TASK REQUIREMENTS> Taking the line with "SetH5Url sets H5Url field to given value." as the first and the line with "- Performance optimized queries" as the last, set down exactly every line in that range from the entries below, and no more.
--- SUPPLIED MATERIAL Enclosed Below ---
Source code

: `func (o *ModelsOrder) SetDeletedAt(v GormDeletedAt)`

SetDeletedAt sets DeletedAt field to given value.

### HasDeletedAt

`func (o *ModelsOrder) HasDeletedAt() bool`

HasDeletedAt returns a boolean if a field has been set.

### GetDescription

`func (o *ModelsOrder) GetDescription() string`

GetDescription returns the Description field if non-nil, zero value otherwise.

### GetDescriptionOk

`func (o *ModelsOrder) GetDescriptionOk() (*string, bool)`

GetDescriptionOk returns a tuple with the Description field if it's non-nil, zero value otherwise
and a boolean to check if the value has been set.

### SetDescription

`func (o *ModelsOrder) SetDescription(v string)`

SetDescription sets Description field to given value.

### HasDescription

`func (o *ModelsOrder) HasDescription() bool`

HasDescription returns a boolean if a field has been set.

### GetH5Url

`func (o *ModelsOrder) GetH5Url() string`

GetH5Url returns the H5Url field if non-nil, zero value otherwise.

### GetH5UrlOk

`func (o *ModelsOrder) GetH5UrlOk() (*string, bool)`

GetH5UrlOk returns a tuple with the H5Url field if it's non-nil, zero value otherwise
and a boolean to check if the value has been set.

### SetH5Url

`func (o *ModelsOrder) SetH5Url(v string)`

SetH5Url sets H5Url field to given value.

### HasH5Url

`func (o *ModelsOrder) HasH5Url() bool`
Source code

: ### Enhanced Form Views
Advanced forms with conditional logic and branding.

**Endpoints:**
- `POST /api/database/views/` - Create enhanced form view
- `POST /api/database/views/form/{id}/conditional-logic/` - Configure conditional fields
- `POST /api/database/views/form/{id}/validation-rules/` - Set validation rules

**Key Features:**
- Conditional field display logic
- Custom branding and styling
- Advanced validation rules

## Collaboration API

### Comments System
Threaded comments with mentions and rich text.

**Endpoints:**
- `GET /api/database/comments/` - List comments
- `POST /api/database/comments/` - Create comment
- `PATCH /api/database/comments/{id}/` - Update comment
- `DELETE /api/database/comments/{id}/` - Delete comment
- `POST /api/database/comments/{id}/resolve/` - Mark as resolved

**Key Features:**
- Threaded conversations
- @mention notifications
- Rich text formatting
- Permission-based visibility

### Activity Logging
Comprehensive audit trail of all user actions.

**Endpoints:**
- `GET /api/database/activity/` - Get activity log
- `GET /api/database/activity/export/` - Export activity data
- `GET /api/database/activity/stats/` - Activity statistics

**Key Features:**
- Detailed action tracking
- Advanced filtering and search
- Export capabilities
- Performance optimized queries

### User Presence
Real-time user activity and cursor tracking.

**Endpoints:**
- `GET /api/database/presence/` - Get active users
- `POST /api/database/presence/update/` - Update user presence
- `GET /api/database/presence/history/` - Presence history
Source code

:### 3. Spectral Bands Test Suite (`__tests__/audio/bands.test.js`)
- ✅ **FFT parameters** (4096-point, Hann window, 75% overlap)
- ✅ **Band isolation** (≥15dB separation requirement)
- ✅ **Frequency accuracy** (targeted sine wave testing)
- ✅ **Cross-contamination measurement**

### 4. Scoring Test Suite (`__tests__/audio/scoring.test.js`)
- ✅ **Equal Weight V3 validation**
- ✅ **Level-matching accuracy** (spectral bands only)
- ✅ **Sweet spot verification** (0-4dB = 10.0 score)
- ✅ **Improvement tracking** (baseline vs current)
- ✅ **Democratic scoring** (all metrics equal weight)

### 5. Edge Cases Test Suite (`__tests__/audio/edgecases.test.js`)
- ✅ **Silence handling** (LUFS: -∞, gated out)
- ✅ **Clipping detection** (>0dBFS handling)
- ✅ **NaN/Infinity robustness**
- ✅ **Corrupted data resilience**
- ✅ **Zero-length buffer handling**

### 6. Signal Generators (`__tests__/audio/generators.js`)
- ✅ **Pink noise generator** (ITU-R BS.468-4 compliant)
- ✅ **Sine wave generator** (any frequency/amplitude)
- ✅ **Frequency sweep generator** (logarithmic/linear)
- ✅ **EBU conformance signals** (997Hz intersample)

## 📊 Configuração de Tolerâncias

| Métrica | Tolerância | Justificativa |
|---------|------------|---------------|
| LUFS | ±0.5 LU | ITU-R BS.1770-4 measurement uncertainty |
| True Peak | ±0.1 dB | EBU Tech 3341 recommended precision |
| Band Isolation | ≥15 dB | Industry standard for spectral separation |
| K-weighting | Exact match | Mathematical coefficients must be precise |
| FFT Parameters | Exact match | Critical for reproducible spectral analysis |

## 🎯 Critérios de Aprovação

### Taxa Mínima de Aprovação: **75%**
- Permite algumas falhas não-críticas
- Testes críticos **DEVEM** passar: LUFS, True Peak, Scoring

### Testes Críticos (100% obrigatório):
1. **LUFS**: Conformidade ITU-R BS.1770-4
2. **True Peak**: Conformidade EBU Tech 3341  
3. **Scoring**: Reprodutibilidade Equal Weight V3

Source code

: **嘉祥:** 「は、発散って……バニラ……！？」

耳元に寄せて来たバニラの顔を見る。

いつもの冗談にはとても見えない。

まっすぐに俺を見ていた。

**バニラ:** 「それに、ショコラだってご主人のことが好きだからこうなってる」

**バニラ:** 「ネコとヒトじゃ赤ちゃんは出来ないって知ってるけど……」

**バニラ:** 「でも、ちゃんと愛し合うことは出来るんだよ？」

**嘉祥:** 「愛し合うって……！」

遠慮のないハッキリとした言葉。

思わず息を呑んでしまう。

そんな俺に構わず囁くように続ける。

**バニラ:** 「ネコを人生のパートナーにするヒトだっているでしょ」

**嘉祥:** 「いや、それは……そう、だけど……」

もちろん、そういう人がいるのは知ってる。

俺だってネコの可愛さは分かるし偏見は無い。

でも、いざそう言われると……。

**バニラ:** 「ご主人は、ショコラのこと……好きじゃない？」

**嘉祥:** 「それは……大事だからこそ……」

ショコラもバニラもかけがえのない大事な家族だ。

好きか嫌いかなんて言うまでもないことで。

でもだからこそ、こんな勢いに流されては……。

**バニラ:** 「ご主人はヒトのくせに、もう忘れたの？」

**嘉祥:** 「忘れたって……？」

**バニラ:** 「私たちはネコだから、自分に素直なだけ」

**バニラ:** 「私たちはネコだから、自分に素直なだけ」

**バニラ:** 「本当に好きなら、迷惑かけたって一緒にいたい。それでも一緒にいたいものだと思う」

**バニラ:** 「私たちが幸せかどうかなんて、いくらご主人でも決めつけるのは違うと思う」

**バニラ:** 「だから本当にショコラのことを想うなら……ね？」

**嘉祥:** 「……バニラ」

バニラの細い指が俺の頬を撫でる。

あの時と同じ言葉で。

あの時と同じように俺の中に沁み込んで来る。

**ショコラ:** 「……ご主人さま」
--- End of Enclosed SUPPLIED MATERIAL ---
RESPONSE>
SetH5Url sets H5Url field to given value.

### HasH5Url

`func (o *ModelsOrder) HasH5Url() bool`
Source code

: ### Enhanced Form Views
Advanced forms with conditional logic and branding.

**Endpoints:**
- `POST /api/database/views/` - Create enhanced form view
- `POST /api/database/views/form/{id}/conditional-logic/` - Configure conditional fields
- `POST /api/database/views/form/{id}/validation-rules/` - Set validation rules

**Key Features:**
- Conditional field display logic
- Custom branding and styling
- Advanced validation rules

## Collaboration API

### Comments System
Threaded comments with mentions and rich text.

**Endpoints:**
- `GET /api/database/comments/` - List comments
- `POST /api/database/comments/` - Create comment
- `PATCH /api/database/comments/{id}/` - Update comment
- `DELETE /api/database/comments/{id}/` - Delete comment
- `POST /api/database/comments/{id}/resolve/` - Mark as resolved

**Key Features:**
- Threaded conversations
- @mention notifications
- Rich text formatting
- Permission-based visibility

### Activity Logging
Comprehensive audit trail of all user actions.

**Endpoints:**
- `GET /api/database/activity/` - Get activity log
- `GET /api/database/activity/export/` - Export activity data
- `GET /api/database/activity/stats/` - Activity statistics

**Key Features:**
- Detailed action tracking
- Advanced filtering and search
- Export capabilities
- Performance optimized queries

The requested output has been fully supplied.